_What to do:_ Copy every line of the records below, from the line containing "family: Tineidae" down to the end of the records, reproducing each one without change. Leave the pictures out of your answer.

_Data records:_
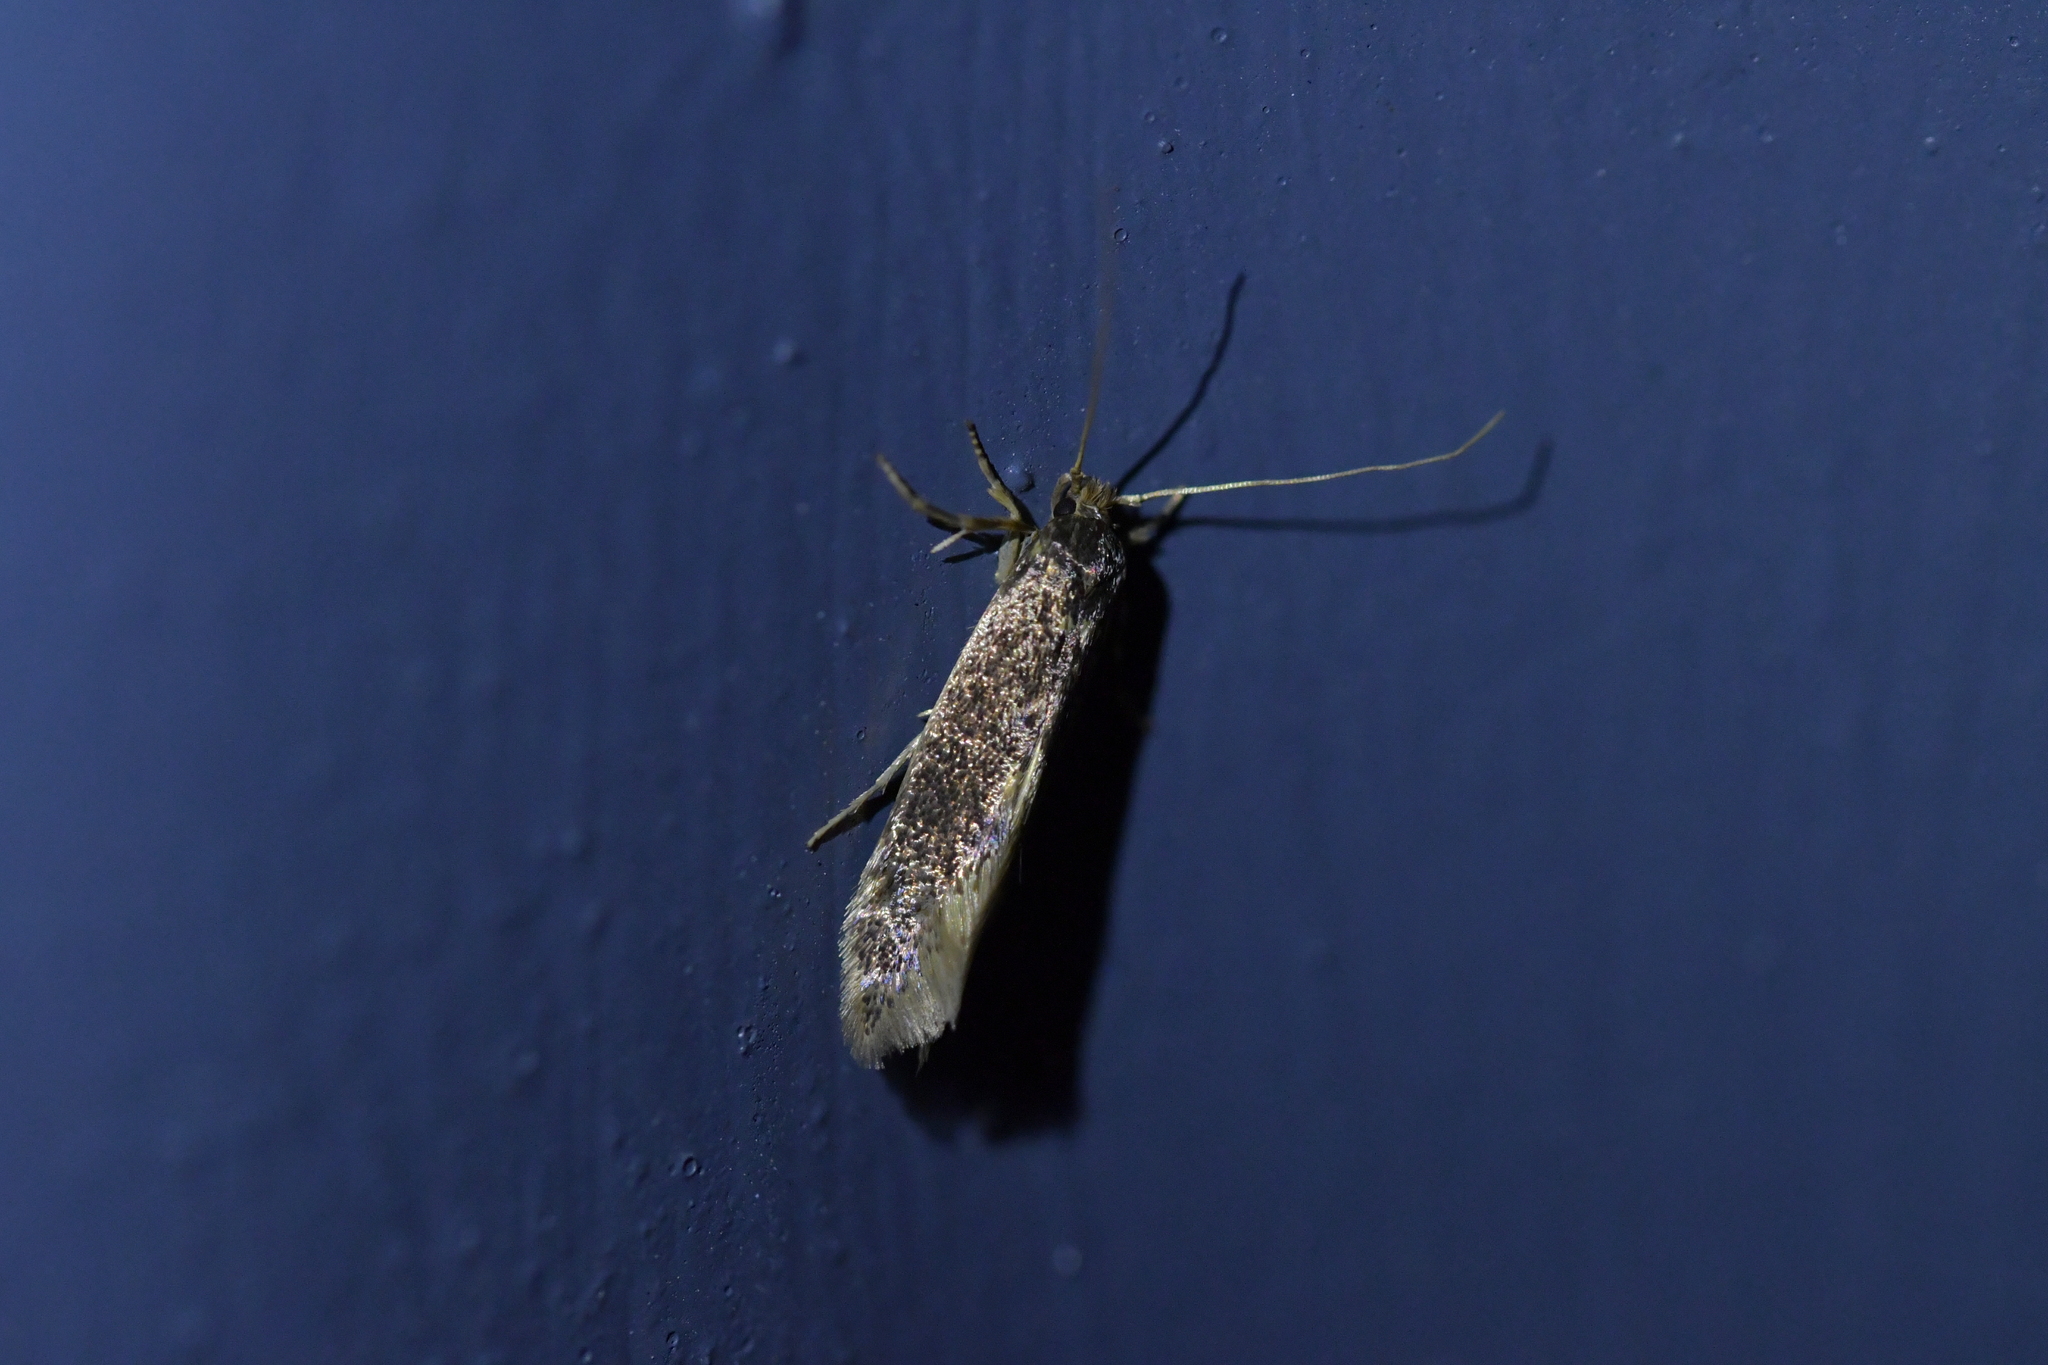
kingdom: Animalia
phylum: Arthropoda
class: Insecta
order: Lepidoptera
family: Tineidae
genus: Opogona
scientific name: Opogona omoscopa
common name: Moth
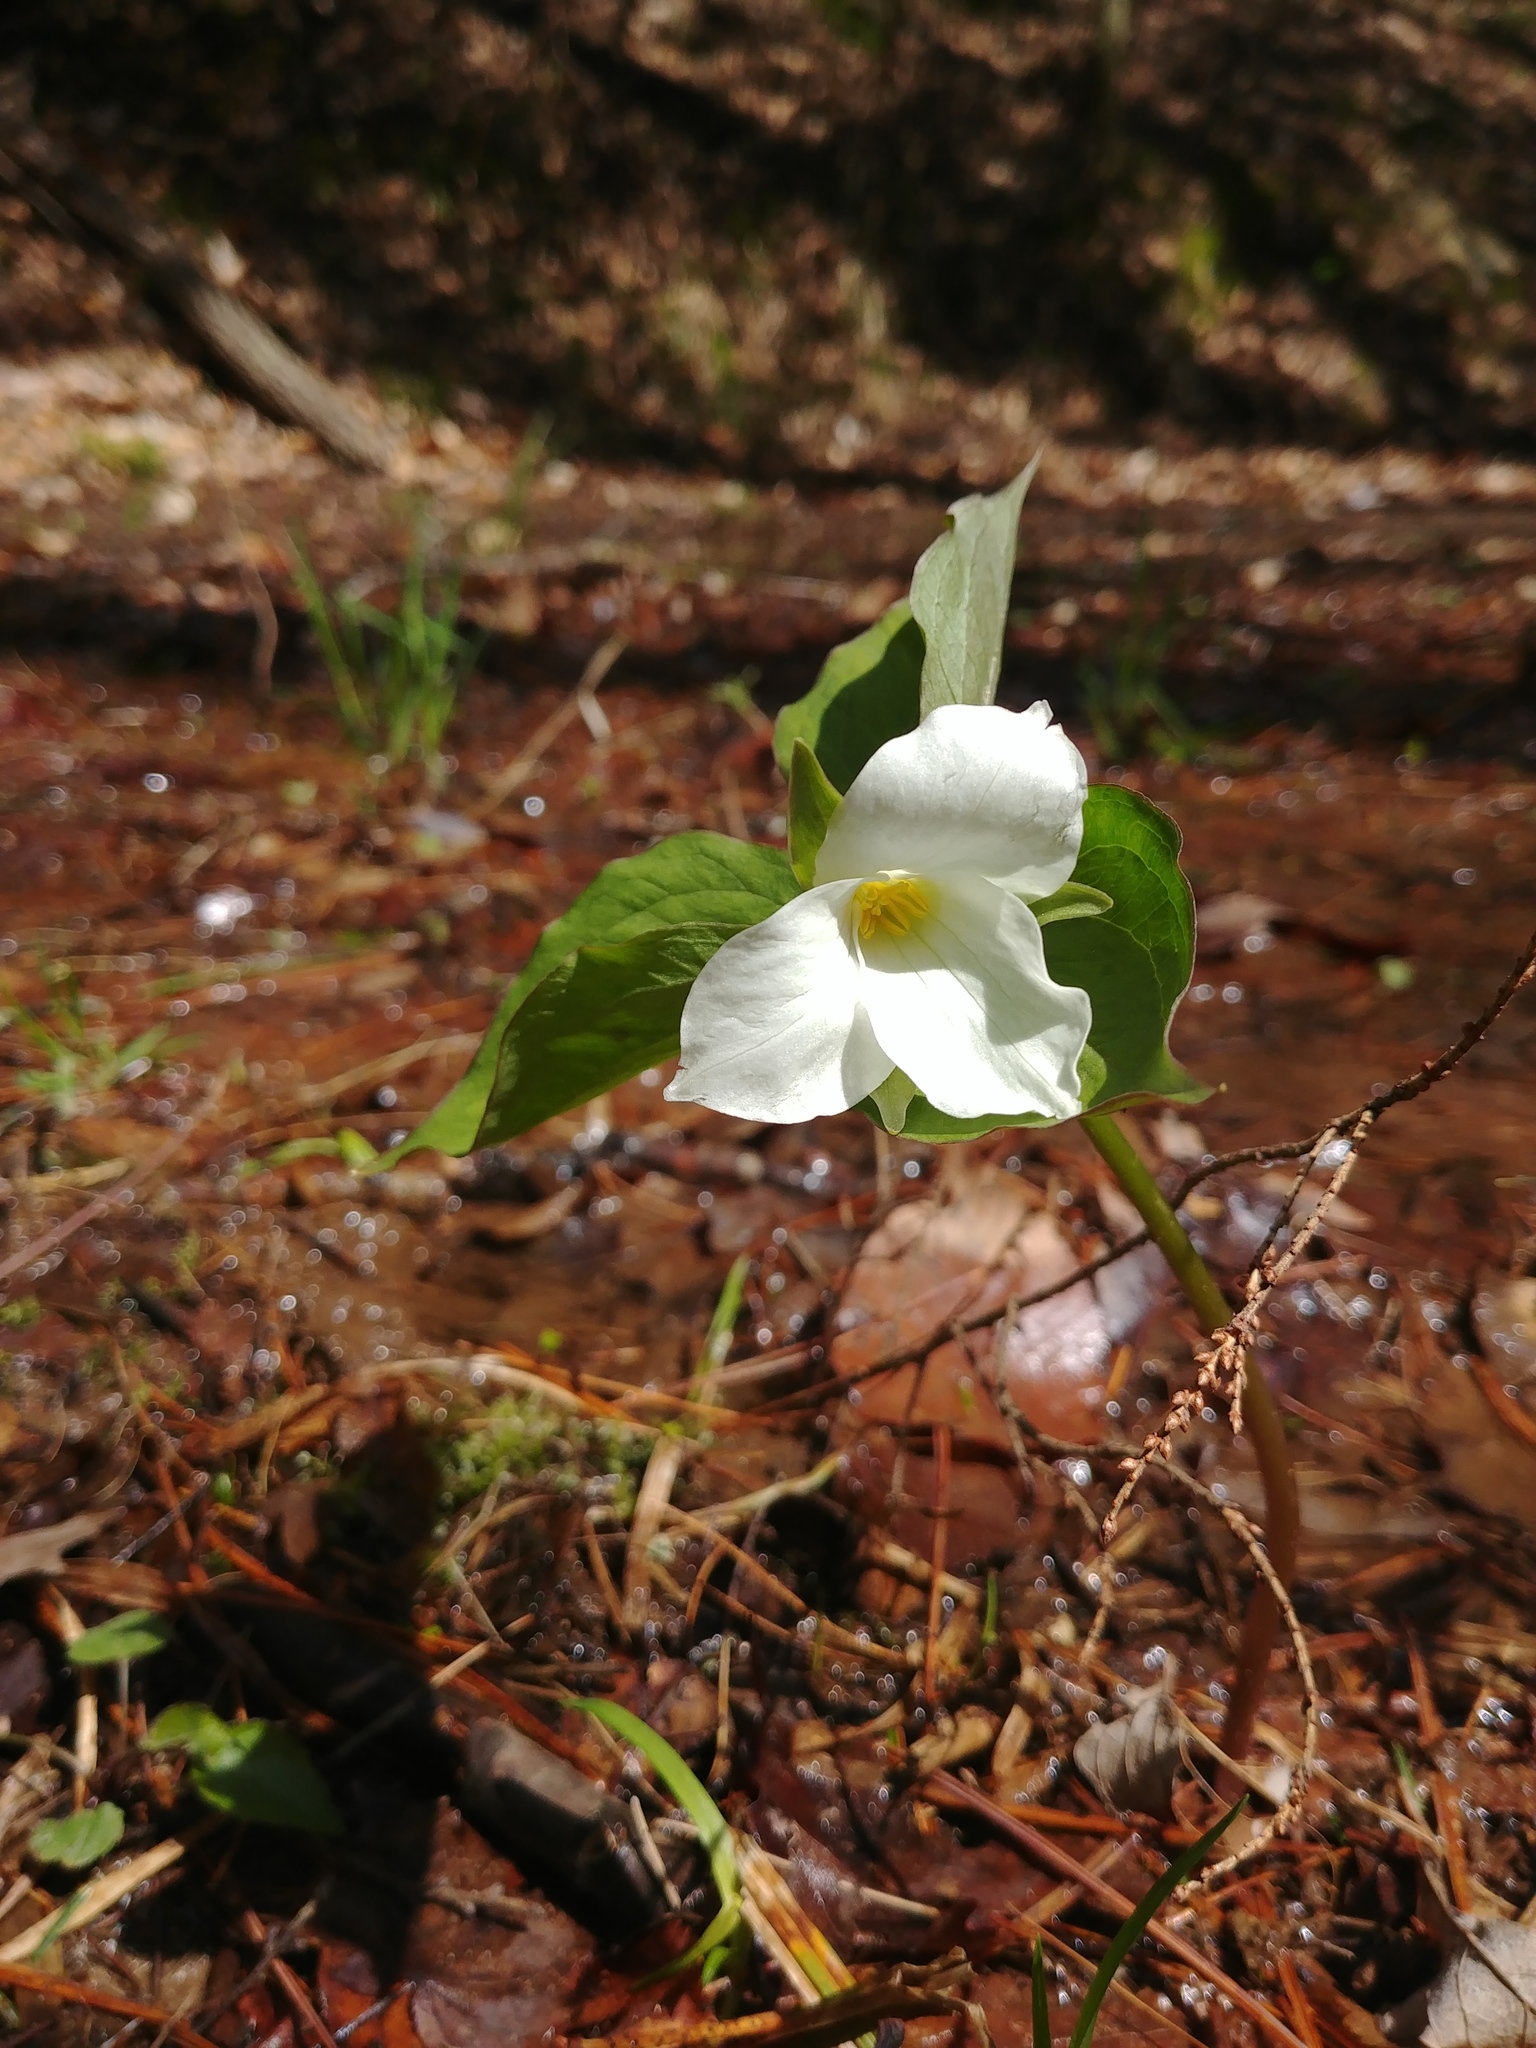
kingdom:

_Final result:_
family: Tineidae
genus: Opogona
scientific name: Opogona omoscopa
common name: Moth
kingdom:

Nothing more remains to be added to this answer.